Ethereum's Path to Quantum Security: Buterin Reveals Comprehensive Strategy
Four critical components requiring modifications have been identified by Ethereum's co-founder: validator signatures, data storage mechanisms, user accounts, and proofs, though implementation will pose significant challenges.
A comprehensive strategy to tackle four critical areas of the network most susceptible to quantum threats has been identified and put forward by Vitalik Buterin, co-founder of Ethereum.
Recent headlines have been dominated by discussions surrounding quantum computing and cryptocurrency as worries escalate regarding the ability of Bitcoin and other blockchain networks to withstand quantum-capable supercomputers.
On Thursday, Buterin shared his roadmap for quantum resistance in Ethereum, noting that the four critical areas are: signatures from validators, storage of data, signatures for user accounts, and zero-knowledge proofs.
According to his statement, substituting the existing BLS (Boneh-Lynn-Shacham) consensus signatures with quantum-safe hash-based "Lean" signatures would resolve that particular element.

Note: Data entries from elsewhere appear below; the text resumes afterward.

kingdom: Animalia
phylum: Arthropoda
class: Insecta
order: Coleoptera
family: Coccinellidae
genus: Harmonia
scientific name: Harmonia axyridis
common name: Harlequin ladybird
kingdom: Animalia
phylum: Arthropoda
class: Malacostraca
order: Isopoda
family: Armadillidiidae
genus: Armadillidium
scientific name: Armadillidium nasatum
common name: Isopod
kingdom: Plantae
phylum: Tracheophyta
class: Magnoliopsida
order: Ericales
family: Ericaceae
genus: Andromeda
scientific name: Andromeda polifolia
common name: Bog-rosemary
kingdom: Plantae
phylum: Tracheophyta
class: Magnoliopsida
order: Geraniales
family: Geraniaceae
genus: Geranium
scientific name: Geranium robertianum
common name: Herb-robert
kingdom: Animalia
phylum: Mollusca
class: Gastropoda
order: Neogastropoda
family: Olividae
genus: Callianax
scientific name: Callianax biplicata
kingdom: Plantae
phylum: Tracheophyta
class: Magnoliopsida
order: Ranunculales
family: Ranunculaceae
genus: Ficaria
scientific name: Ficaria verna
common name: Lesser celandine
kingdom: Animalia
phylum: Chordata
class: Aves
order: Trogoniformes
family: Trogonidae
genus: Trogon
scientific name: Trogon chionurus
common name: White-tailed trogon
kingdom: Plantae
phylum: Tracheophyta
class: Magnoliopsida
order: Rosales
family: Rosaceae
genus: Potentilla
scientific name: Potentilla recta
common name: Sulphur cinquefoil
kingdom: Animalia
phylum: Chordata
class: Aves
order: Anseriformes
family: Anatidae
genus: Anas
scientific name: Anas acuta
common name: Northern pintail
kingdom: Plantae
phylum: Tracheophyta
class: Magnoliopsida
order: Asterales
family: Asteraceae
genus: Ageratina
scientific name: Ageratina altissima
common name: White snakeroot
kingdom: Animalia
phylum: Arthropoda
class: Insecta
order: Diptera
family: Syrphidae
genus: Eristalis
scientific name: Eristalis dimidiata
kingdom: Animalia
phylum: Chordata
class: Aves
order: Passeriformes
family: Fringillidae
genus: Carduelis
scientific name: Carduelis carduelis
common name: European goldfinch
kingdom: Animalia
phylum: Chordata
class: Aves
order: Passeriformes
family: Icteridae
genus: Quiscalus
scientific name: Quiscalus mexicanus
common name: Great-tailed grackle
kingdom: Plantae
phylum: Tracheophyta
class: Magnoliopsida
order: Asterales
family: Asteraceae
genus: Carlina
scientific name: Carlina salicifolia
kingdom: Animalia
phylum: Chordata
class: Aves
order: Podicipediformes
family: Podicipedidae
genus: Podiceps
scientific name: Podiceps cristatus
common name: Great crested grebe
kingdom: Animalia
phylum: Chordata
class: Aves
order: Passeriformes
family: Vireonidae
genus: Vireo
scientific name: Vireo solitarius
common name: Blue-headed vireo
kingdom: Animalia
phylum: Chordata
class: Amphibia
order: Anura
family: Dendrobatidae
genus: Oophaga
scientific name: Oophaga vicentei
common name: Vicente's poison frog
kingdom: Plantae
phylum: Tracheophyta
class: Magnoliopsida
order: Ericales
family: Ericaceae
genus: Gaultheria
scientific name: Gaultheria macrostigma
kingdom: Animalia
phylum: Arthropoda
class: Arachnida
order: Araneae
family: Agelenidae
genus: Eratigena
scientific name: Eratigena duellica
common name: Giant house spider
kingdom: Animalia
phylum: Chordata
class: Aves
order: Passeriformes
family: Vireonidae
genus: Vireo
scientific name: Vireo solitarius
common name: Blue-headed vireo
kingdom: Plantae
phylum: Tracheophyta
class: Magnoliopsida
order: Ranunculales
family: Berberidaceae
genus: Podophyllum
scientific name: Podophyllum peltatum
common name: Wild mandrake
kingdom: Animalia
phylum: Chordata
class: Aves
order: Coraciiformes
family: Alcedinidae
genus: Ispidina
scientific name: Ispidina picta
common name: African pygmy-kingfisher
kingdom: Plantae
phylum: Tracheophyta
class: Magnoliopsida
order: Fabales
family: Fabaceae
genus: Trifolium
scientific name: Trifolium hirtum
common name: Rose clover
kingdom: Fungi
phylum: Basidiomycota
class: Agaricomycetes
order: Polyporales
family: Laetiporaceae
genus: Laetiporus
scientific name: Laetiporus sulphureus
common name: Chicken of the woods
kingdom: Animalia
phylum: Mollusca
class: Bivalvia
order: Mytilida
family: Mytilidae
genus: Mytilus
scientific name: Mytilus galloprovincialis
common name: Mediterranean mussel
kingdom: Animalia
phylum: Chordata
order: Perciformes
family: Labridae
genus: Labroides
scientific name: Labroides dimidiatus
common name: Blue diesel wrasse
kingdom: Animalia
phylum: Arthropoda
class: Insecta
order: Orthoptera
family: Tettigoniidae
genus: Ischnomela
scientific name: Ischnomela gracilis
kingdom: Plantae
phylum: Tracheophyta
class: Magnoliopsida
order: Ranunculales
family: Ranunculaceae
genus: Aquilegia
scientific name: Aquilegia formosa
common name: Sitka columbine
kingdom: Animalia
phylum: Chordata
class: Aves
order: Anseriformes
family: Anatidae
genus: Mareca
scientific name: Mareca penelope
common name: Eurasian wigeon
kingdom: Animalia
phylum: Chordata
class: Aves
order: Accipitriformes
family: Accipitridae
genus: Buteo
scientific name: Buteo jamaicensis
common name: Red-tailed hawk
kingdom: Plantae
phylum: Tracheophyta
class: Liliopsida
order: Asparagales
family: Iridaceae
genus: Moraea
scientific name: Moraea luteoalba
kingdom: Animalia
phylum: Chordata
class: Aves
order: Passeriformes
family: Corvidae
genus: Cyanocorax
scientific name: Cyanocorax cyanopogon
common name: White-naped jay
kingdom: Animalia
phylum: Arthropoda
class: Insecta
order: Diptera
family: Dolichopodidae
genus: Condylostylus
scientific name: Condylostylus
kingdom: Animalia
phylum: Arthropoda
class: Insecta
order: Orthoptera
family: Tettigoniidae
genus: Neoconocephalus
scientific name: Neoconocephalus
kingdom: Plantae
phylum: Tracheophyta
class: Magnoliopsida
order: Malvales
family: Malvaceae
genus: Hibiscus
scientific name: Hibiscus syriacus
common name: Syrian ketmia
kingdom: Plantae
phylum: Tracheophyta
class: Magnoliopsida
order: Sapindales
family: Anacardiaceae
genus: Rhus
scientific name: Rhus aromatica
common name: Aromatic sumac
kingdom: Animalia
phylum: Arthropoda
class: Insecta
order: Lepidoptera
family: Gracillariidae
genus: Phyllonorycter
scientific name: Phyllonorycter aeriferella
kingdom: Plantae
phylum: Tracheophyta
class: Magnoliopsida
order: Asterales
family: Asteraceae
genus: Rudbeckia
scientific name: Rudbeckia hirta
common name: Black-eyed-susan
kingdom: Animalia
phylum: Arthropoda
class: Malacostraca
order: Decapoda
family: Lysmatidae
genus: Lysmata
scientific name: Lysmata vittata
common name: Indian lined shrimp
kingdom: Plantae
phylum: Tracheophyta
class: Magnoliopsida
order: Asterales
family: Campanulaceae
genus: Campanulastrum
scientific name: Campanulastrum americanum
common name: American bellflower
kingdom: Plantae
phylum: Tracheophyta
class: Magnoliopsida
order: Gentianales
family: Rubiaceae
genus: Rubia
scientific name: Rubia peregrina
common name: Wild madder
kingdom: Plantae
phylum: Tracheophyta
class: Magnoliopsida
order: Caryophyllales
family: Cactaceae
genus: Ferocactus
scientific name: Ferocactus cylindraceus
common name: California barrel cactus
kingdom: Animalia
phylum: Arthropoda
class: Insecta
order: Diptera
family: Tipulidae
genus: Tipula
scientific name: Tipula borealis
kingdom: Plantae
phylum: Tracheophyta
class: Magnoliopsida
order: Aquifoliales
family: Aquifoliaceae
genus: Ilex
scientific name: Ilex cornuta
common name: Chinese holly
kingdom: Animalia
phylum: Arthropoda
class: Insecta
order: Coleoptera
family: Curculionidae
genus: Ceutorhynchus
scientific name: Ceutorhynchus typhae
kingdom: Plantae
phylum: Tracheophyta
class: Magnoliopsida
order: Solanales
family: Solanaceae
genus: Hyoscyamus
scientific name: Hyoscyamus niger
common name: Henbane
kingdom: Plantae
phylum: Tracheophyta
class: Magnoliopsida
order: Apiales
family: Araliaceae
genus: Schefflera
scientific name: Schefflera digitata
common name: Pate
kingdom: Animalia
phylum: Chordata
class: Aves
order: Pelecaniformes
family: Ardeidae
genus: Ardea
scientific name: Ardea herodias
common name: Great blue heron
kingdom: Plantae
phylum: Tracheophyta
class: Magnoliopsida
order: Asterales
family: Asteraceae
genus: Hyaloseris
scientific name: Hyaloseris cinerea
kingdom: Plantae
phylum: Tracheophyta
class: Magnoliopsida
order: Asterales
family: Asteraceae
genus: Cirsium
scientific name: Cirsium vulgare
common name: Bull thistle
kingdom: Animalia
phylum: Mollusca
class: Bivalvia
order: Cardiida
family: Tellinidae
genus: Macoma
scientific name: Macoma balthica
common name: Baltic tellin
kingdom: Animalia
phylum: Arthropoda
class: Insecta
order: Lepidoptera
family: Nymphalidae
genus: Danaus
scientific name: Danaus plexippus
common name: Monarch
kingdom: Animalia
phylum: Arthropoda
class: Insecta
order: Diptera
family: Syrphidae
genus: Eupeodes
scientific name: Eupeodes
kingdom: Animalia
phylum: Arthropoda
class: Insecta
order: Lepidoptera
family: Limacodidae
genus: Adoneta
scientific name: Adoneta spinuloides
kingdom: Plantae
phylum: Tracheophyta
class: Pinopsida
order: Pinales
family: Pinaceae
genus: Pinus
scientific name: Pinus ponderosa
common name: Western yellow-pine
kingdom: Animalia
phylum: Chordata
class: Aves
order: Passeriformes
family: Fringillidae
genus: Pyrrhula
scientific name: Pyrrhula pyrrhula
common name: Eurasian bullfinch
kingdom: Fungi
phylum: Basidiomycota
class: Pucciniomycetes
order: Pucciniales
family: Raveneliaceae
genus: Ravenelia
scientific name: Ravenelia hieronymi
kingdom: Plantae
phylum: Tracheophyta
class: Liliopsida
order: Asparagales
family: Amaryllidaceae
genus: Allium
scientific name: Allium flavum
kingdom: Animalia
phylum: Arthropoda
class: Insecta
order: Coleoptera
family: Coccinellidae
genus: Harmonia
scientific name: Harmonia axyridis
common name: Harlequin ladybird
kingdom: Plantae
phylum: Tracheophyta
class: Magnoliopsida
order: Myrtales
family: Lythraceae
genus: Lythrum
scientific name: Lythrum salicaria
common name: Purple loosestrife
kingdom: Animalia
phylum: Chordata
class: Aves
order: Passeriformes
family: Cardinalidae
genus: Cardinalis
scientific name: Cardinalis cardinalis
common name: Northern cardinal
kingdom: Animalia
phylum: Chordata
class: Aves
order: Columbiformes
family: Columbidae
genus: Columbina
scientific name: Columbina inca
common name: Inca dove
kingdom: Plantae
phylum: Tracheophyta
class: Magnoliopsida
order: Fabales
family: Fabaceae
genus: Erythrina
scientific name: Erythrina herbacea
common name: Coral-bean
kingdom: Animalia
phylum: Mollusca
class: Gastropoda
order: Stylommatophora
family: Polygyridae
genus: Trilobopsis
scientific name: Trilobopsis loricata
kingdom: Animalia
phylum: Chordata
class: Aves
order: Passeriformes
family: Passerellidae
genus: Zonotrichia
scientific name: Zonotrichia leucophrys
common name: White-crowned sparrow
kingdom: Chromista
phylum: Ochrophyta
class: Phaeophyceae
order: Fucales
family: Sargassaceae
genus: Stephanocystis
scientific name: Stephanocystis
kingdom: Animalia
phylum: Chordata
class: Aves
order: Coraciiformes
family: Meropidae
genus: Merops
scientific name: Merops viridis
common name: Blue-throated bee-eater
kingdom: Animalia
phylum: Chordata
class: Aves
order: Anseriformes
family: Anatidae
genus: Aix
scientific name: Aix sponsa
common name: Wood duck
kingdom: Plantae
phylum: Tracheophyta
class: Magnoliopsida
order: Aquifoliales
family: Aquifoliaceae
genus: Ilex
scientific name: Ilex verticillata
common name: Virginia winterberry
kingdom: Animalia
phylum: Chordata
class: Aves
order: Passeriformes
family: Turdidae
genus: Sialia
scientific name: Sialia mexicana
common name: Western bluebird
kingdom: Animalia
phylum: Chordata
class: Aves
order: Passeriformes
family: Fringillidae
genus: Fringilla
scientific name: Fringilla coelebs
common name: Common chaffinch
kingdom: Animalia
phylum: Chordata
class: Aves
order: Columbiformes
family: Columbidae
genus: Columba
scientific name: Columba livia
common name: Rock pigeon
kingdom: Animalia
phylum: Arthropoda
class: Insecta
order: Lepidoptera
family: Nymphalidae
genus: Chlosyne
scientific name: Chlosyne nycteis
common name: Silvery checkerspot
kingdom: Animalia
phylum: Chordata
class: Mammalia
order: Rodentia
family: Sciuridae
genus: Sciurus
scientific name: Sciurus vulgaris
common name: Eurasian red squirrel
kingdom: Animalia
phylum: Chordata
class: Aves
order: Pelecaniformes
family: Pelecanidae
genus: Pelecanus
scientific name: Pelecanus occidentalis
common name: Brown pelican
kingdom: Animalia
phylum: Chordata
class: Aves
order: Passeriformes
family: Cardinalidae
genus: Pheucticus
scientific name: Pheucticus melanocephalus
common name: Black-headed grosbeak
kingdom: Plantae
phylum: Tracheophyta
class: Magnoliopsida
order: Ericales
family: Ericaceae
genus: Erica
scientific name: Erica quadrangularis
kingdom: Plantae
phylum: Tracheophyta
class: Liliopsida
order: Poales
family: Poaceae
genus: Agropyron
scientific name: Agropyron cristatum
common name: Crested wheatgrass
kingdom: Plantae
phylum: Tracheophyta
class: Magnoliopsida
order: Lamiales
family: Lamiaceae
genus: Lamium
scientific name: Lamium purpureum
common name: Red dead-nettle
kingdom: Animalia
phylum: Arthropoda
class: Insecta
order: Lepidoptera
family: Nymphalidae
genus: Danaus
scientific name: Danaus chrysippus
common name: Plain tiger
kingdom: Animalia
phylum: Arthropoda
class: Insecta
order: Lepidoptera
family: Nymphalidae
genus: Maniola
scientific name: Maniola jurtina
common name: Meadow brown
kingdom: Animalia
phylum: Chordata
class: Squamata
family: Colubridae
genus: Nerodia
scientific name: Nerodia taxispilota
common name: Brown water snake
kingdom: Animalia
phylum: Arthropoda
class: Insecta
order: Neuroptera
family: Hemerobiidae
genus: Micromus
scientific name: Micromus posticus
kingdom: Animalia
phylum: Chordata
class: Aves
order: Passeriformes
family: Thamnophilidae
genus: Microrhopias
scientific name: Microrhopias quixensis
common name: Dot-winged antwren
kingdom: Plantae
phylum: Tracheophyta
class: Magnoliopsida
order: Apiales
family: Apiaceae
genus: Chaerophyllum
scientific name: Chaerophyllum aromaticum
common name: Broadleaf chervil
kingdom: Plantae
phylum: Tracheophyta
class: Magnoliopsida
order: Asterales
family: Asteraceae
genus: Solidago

The challenging aspect lies in selecting the appropriate hash function, as this decision will probably remain in place for an extended period.
"This may be 'Ethereum's last hash function', so it's important to choose wisely," he said.
In August 2025, Justin Drake, a researcher with the Ethereum Foundation, put forward "Lean Ethereum," a strategy designed to achieve quantum-security for the network.
Quantum safe data storage and accounts
With respect to data storage, commonly referred to as "blobs", Ethereum presently employs a system known as KZG (Kate-Zaverucha-Goldberg) for the purpose of storing and verifying data.
The strategy involves replacing this with STARKs (Zero-Knowledge Scalable Transparent Argument of Knowledge), which offer resistance to quantum threats. "It's manageable, but there's a lot of engineering work to do," said Buterin.
User accounts represent the third challenge. Currently, Ethereum relies on ECDSA (Elliptic Curve Digital Signature Algorithm) signatures, which function as standard cryptographic keys. The remedy involves upgrading the network to enable accounts to utilize any signature scheme, including quantum-resistant "lattice-based" alternatives.
Nevertheless, quantum-safe signatures demand significantly more computational resources and would result in higher gas consumption.
"The long-term fix is protocol-layer recursive signature and proof aggregation, which could reduce these gas overheads to near-zero," he said.
Quantum-resistant proofs are very expensive
Running quantum-resistant proofs onchain comes at an extremely high cost, so "the solution again is protocol-layer recursive signature and proof aggregation," said Buterin.
Rather than verifying each signature and proof separately onchain, a singular master proof or "validation frame" would handle the verification of thousands simultaneously, maintaining costs at nearly zero levels.
"This way, a block could 'contain' a thousand validation frames, each of which contains either a 3kB signature or even a 256kB proof," he explained.
On Thursday, Buterin also provided commentary regarding the Ethereum Foundation's "Strawmap", expressing his anticipation of seeing "progressive decreases of both slot time and finality time."